Durante a operação, foram encontrados documentos e planilhas que, segundo a corporação, registrariam movimentações de caixa dois eleitoral

Fonte: Da redação

Prefeitos de cinco municípios maranhenses estão entre os alvos da Operação Fundo Oculto, deflagrada pela Polícia Federal nesta quarta-feira (10) para investigar um suposto esquema de desvio de recursos públicos e financiamento irregular de campanhas eleitorais nas eleições municipais de 2024.

Entre os investigados estão os prefeitos Edésio Cavalcanti, de Turiaçu; Neto Carvalho, de Araioses; Márcio Viana, de Godofredo Viana; Nonato Carvalho, de Magalhães de Almeida; e Ivaldo Ribeiro, de Miranda do Norte.

A operação foi autorizada pelo Tribunal Regional Eleitoral do Maranhão (TRE-MA), que determinou o cumprimento de 25 mandados de busca e apreensão. A decisão também incluiu a quebra dos sigilos bancário e fiscal dos investigados, o afastamento de um servidor público e o bloqueio de bens avaliados em R$ 4 milhões. Durante as diligências, a Polícia Federal apreendeu R$ 21,7 mil na residência de um dos alvos.

Segundo a investigação, empresas contratadas por prefeituras maranhenses teriam sido utilizadas para movimentar recursos públicos que, posteriormente, eram sacados em espécie e destinados ao financiamento irregular de campanhas eleitorais. A PF aponta que o esquema contava com a participação de um gerente bancário em São Luís para operacionalizar parte das movimentações financeiras.

As apurações indicam que o volume de transações aumentou significativamente no período que antecedeu as eleições municipais de 2024. De acordo com a Polícia Federal, as movimentações suspeitas alcançaram quase R$ 10 milhões. Em apenas um dos grupos investigados, aproximadamente R$ 2 milhões teriam sido utilizados em repasses considerados ilícitos.

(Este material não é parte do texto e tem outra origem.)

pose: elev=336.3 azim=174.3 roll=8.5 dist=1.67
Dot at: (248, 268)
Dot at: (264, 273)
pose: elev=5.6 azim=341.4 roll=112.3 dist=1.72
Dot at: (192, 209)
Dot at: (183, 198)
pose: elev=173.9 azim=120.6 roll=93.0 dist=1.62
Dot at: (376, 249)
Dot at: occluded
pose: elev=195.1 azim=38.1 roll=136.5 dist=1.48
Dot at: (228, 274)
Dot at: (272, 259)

Os investigadores também apontam indícios de lavagem de dinheiro. Conforme a PF, os recursos eram retirados das contas das empresas e distribuídos por meio de contas de terceiros para dificultar o rastreamento da origem e do destino dos valores.

Durante a operação, foram encontrados documentos e planilhas que, segundo a corporação, registrariam movimentações de caixa dois eleitoral, detalhes sobre distribuição de recursos e monitoramento da presença policial nas proximidades de instituições bancárias. A investigação aponta ainda que parte dos valores era pulverizada entre servidores e intermediários.

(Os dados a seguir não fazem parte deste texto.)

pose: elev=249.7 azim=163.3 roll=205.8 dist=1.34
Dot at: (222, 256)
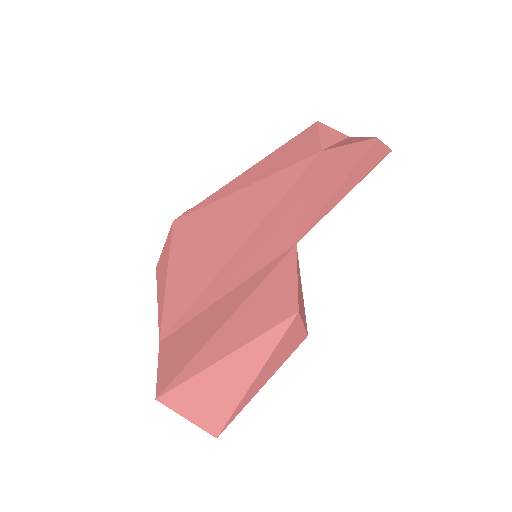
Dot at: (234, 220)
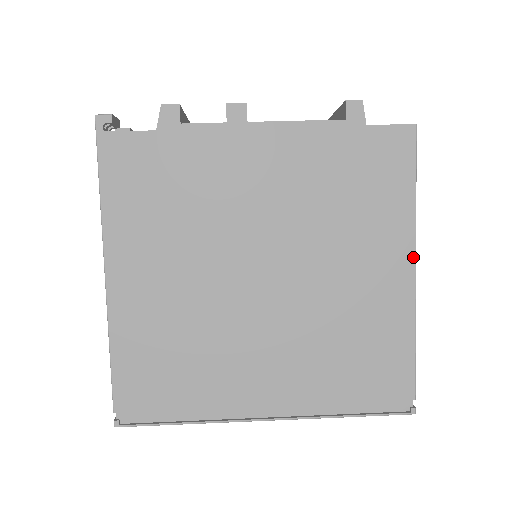
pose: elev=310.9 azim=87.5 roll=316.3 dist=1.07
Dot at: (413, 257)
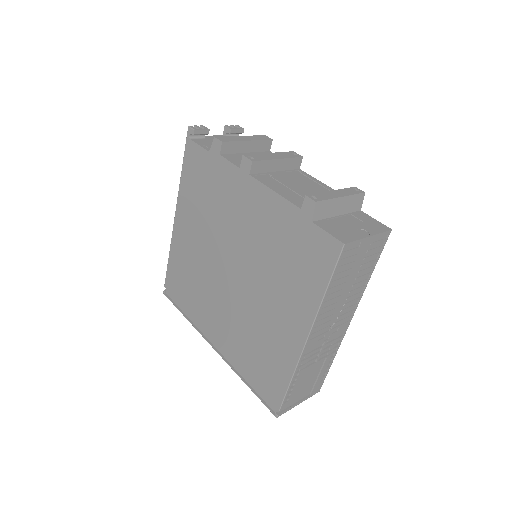
Dot at: (308, 331)
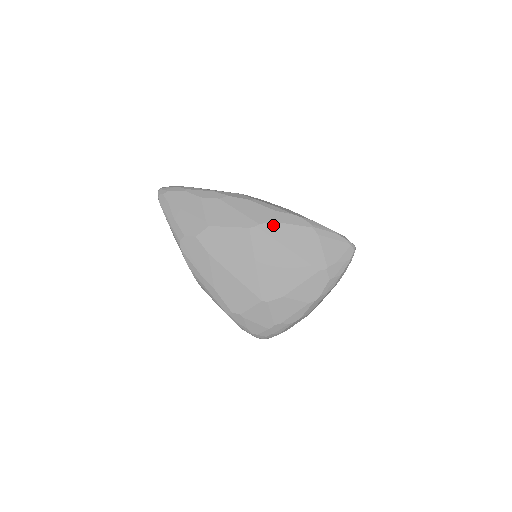
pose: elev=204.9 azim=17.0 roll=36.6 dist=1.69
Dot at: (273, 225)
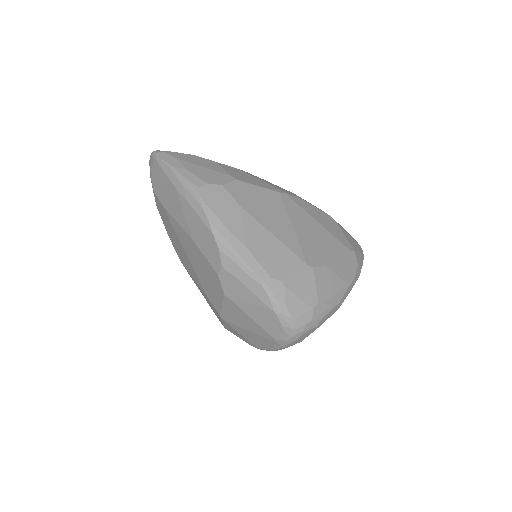
Dot at: (299, 199)
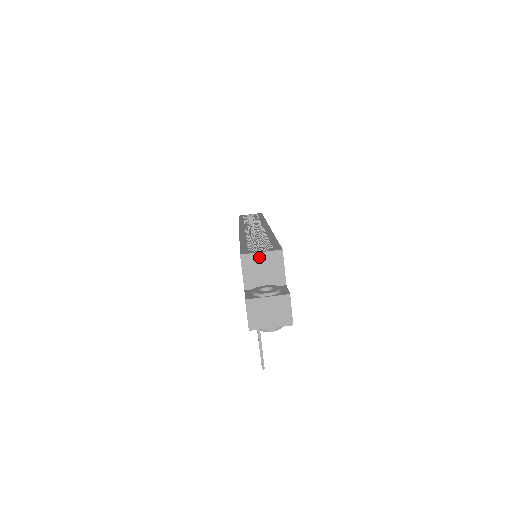
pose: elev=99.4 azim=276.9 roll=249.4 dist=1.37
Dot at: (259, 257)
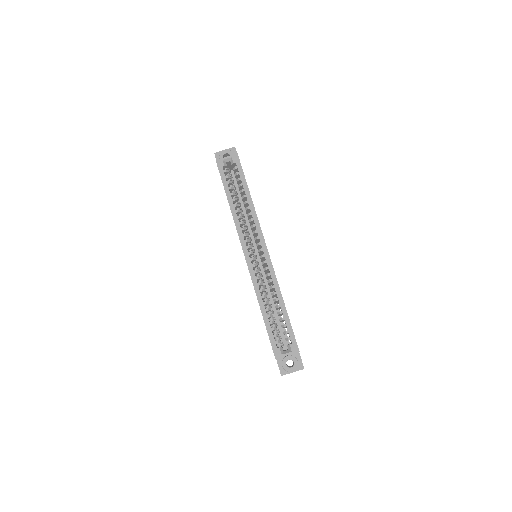
Dot at: occluded
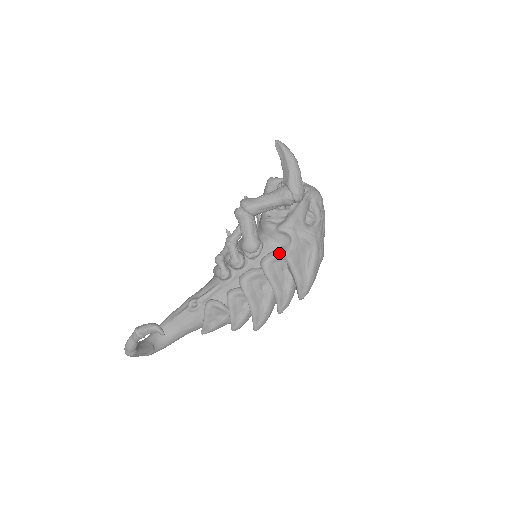
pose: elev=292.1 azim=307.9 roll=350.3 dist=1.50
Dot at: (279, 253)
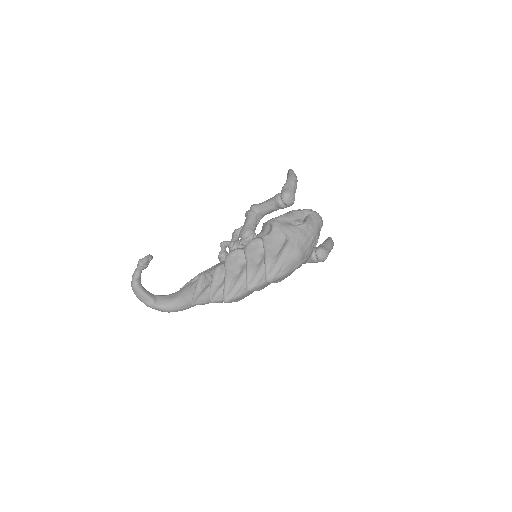
Dot at: (260, 238)
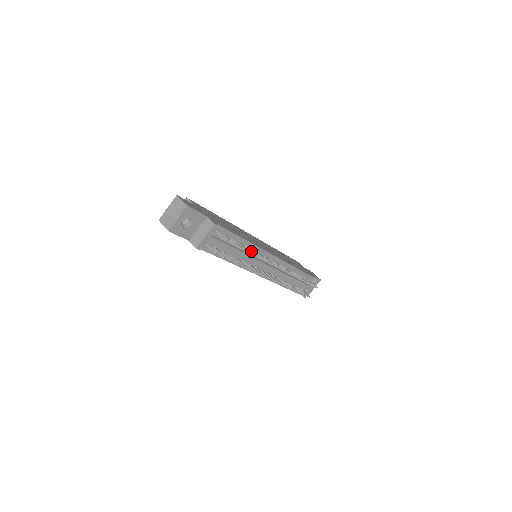
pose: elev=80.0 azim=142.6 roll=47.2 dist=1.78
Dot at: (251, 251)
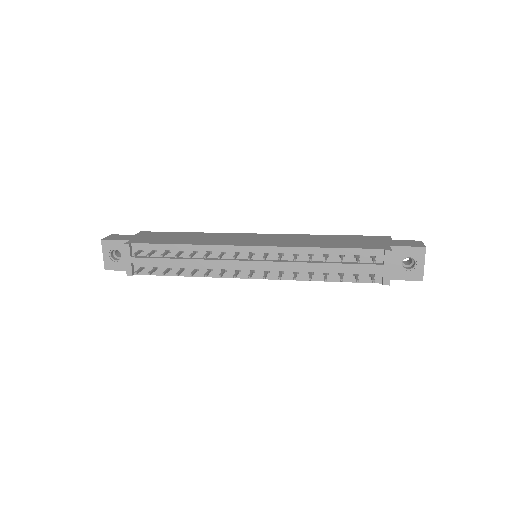
Dot at: (190, 254)
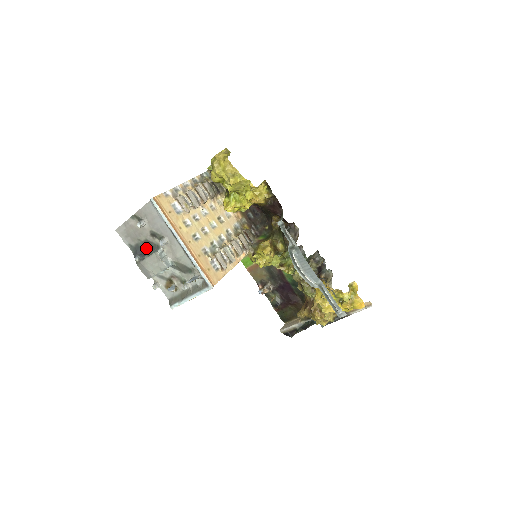
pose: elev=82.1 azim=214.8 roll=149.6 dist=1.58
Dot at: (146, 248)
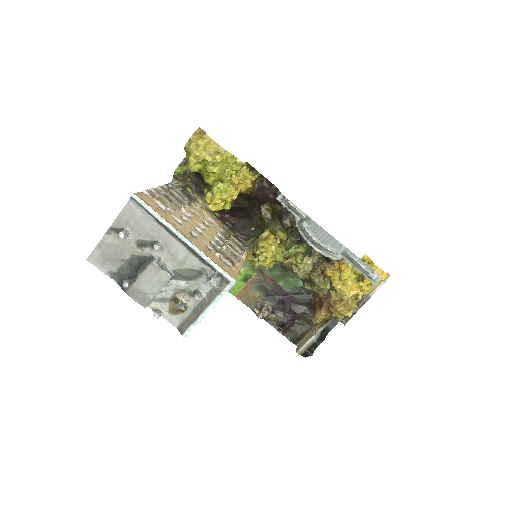
Dot at: (135, 266)
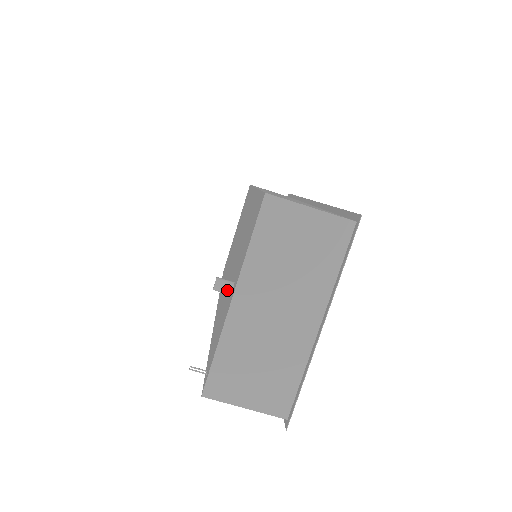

Em nota, o prefeito Neto Carvalho informou que desconhece os fatos investigados e afirmou permanecer à disposição das autoridades para prestar esclarecimentos.

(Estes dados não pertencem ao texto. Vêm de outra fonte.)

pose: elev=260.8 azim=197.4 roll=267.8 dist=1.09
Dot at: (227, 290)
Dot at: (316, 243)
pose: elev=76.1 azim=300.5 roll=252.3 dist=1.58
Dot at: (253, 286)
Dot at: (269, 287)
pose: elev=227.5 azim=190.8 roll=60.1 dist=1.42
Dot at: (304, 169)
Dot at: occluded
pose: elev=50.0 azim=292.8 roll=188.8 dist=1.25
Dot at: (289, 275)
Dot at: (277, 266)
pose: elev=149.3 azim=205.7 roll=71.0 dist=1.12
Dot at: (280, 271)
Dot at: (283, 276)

A Polícia Federal informou que as investigações continuam para identificar todos os beneficiários do esquema e dimensionar a extensão das irregularidades. Os investigados poderão responder por crimes como falsidade ideológica eleitoral, lavagem de dinheiro, organização criminosa, corrupção ativa e passiva e desvio de recursos públicos.